Here is how your version of the function starts: 00000004 push 0FFFFFFFFh
00000006 push offset $L8902
0000000B mov eax, dword ptr fs:__except_list
00000011 push eax
00000012 mov dword ptr fs:__except_list, esp
00000019 sub esp, 14h
0000001C push ebx
0000001D push ebp
0000001E push esi
0000001F push edi
00000020 mov al, [esp+30h+arg_10]
00000024 mov edi, [esp+30h+arg_18]
00000028 xor ebx, ebx
0000002A lea ecx, [esp+30h+var_1C]
0000002E push ebx
0000002F mov [esp+34h+var_4], 1
00000037 xor ebp, ebp
00000039 mov [esp+34h+var_1C], al
0000003D call std::basic_string<char,std::char_traits<char>,std::allocator<char>>::_Tidy(bool)
00000042 xor esi, esi
00000044 cmp edi, ebx
00000046 mov byte ptr [esp+30h+var_4], 2
0000004B jz short loc_0_BD
0000004D mov ecx, [esp+30h+arg_14]
00000051 loc_0_51:
00000051 cmp [esp+30h+arg_18], esi
00000055 jb short loc_0_6D
00000057 cmp ecx, ebx
00000059 jz short loc_0_6D
0000005B lea ecx, [esp+30h+arg_10]
0000005F call std::basic_string<char,std::char_traits<char>,std::allocator<char>>::_Freeze(void)

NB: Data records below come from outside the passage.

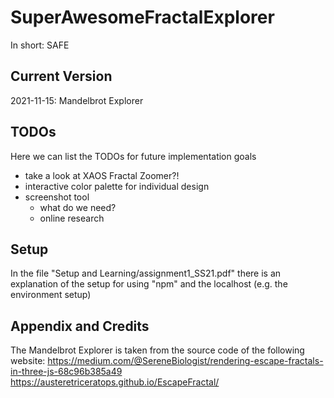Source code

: # SuperAwesomeFractalExplorer
In short: SAFE

## Current Version

2021-11-15: Mandelbrot Explorer

## TODOs

Here we can list the TODOs for future implementation goals

* take a look at XAOS Fractal Zoomer?!
* interactive color palette for individual design
* screenshot tool
	+ what do we need?
	+ online research

## Setup

In the file "Setup and Learning/assignment1_SS21.pdf" there is an explanation of the setup for using "npm" and the localhost (e.g. the environment setup)

## Appendix and Credits

The Mandelbrot Explorer is taken from the source code of the following website:
https://medium.com/@SereneBiologist/rendering-escape-fractals-in-three-js-68c96b385a49
https://austeretriceratops.github.io/EscapeFractal/
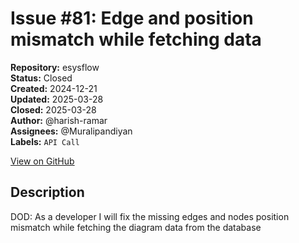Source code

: # Issue #81: Edge and position mismatch while fetching data

**Repository:** esysflow  
**Status:** Closed  
**Created:** 2024-12-21  
**Updated:** 2025-03-28  
**Closed:** 2025-03-28  
**Author:** @harish-ramar  
**Assignees:** @Muralipandiyan  
**Labels:** `API Call`  

[View on GitHub](https://github.com/Simtestlab/esysflow/issues/81)

## Description

DOD: As a developer I will fix the missing edges and nodes position mismatch while fetching the diagram data from the database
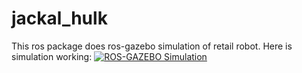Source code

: # jackal_hulk

This ros package does ros-gazebo simulation of retail robot.
Here is simulation working:
<a href="https://imgflip.com/gif/30wjfw"><img src="https://i.imgflip.com/30wjfw.gif" title="ROS-GAZEBO Simulation"/></a>
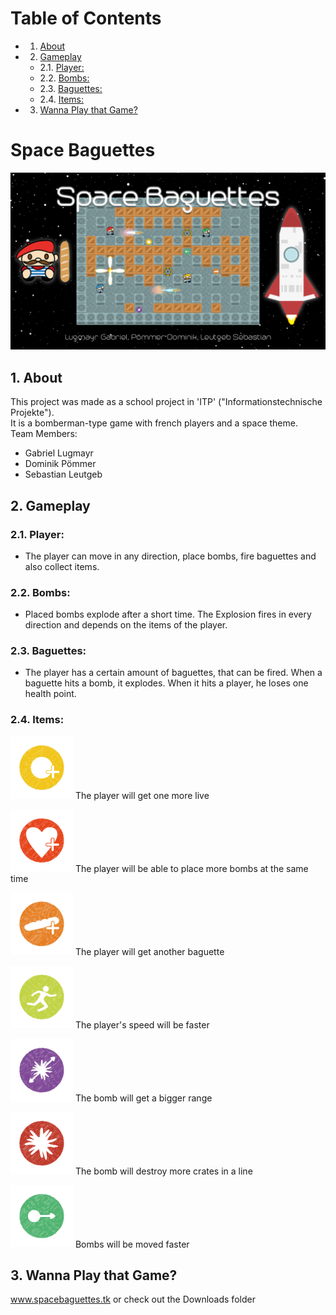 # Table of Contents
* 1. [About](#About)
* 2. [Gameplay](#Gameplay)
	* 2.1. [Player:](#Player)
	* 2.2. [Bombs:](#Bombs)
	* 2.3. [Baguettes:](#Baguettes)
	* 2.4. [Items:](#Items)
* 3. [Wanna Play that Game?](#WannaPlaythatGame)

# Space Baguettes 
<img src="https://github.com/dominik-pm/SpaceBaguettes/blob/master/Project/Assets/Artwork/SplashArt2.png" alt="SpaceBaguettes Splash Screen"> 

##  1. <a name='About'></a>About
This project was made as a school project in 'ITP' ("Informationstechnische Projekte"). <br/>
It is a bomberman-type game with french players and a space theme.<br/>
Team Members:
- Gabriel Lugmayr
- Dominik Pömmer
- Sebastian Leutgeb

##  2. <a name='Gameplay'></a>Gameplay
###  2.1. <a name='Player'></a>Player:
- The player can move in any direction, place bombs, fire baguettes and also collect items.

###  2.2. <a name='Bombs'></a>Bombs:
- Placed bombs explode after a short time. The Explosion fires in every direction and depends on the items of the player.

###  2.3. <a name='Baguettes'></a>Baguettes:
- The player has a certain amount of baguettes, that can be fired. When a baguette hits a bomb, it explodes. When it hits a player, he loses one health point.

###  2.4. <a name='Items'></a>Items:
<img src="https://github.com/dominik-pm/SpaceBaguettes/blob/master/Project/Assets/Game/Items/MoreBombs.png" alt="MoreBombs" width="100"/> The player will get one more live

<img src="https://github.com/dominik-pm/SpaceBaguettes/blob/master/Project/Assets/Game/Items/ExtraLive.png" alt="ExtraLive" width="100"/> The player will be able to place more bombs at the same time

<img src="https://github.com/dominik-pm/SpaceBaguettes/blob/master/Project/Assets/Game/Items/Baguettes.png" alt="MoreBaguettes" width="100"/> The player will get another baguette

<img src="https://github.com/dominik-pm/SpaceBaguettes/blob/master/Project/Assets/Game/Items/FastBoots.png" alt="FastBoots" width="100"/> The player's speed will be faster

<img src="https://github.com/dominik-pm/SpaceBaguettes/blob/master/Project/Assets/Game/Items/BombRange.png" alt="BombRange" width="100"/> The bomb will get a bigger range

<img src="https://github.com/dominik-pm/SpaceBaguettes/blob/master/Project/Assets/Game/Items/StrongerExplosions.png" alt="StrongerExplosions" width="100"/> The bomb will destroy more crates in a line

<img src="https://github.com/dominik-pm/SpaceBaguettes/blob/master/Project/Assets/Game/Items/BombMove.png" alt="BombMove" width="100"/> Bombs will be moved faster

##  3. <a name='WannaPlaythatGame'></a>Wanna Play that Game?
www.spacebaguettes.tk
or check out the Downloads folder
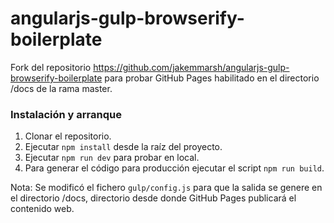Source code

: angularjs-gulp-browserify-boilerplate
=====================================

Fork del repositorio https://github.com/jakemmarsh/angularjs-gulp-browserify-boilerplate para probar GitHub Pages habilitado en el directorio /docs de la rama master.

### Instalación y arranque

1. Clonar el repositorio.
2. Ejecutar `npm install` desde la raíz del proyecto.
3. Ejecutar `npm run dev` para probar en local.
4. Para generar el código para producción ejecutar el script `npm run build`.

Nota: Se modificó el fichero `gulp/config.js` para que la salida se genere en el directorio /docs, directorio desde donde GitHub Pages publicará el contenido web.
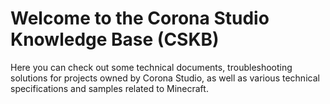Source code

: # Welcome to the Corona Studio Knowledge Base (CSKB)

Here you can check out some technical documents, troubleshooting solutions for projects owned by Corona Studio, as well as various technical specifications and samples related to Minecraft.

00000064 mov ecx, [esp+30h+arg_14]
00000068 lea eax, [ecx+esi]
0000006B jmp short loc_0_72
...and on and on, for 420 bytes in this function. That's not all either, there's a bunch of other functions that bring the total to over 1600 bytes.

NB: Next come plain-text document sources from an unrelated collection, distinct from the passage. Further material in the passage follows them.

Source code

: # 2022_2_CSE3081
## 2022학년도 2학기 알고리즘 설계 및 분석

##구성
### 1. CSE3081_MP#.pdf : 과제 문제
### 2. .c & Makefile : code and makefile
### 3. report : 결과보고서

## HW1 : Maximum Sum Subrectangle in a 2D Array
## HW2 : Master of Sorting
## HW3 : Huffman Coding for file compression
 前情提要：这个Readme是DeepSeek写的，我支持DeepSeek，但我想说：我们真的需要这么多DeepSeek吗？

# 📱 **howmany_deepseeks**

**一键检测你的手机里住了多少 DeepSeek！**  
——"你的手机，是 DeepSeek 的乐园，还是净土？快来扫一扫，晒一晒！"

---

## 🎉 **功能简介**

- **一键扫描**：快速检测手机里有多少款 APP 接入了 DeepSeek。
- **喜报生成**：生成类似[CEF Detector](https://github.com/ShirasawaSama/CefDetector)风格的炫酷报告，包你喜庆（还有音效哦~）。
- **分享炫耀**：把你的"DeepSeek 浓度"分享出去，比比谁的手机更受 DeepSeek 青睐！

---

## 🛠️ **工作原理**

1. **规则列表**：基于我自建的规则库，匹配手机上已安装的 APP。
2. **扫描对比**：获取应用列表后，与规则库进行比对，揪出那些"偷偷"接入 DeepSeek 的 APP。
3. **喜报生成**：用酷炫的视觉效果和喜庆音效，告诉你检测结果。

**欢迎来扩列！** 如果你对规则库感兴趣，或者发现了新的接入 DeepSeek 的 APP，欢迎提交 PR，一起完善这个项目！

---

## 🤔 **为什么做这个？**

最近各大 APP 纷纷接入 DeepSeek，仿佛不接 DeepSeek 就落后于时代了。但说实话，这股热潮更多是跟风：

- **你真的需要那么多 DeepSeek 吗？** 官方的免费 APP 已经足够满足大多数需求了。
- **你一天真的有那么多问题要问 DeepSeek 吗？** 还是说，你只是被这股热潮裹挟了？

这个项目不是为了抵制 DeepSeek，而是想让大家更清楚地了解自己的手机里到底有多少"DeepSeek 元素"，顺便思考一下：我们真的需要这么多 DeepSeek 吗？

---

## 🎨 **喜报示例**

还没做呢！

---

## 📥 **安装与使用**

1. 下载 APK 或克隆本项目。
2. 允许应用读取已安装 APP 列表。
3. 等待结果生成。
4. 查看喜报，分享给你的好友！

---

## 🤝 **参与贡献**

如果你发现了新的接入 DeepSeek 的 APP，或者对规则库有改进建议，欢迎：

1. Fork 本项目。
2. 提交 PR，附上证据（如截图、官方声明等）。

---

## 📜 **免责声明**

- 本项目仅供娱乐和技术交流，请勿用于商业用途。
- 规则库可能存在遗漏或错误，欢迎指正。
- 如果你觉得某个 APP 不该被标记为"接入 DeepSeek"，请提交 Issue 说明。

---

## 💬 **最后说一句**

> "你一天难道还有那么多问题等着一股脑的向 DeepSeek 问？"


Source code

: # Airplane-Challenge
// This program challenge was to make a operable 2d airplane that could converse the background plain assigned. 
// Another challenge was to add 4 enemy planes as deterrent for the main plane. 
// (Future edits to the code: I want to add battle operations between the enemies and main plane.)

So you say "1.6KB is nothing these days"... let's compare with my version:
00000000 push esi
00000001 push edi
00000002 mov edi, [esp+arg_0]
00000006 push 2Fh ; '/'
00000008 lea esi, [edi+7]
0000000B push esi
0000000C call _strchr
00000011 sub eax, edi
00000013 push eax
00000014 mov eax, [esp+0Ch+arg_4]
00000018 add eax, 7
0000001B push eax
0000001C push esi
0000001D call _strncmp
00000022 add esp, 14h
00000025 neg eax
00000027 sbb eax, eax
00000029 pop edi
0000002A inc eax
0000002B pop esi
0000002C retn
That's it. 44 bytes. We both essentially wrote code to do the same thing, but you ended up needing 68 times the memory to do it (and that's not including the allocation of the extra string in your version.)
"is there really any difference?" See for yourself.
I hope this little example has given you an appreciation for what can happen if you aren't careful with how you design programs.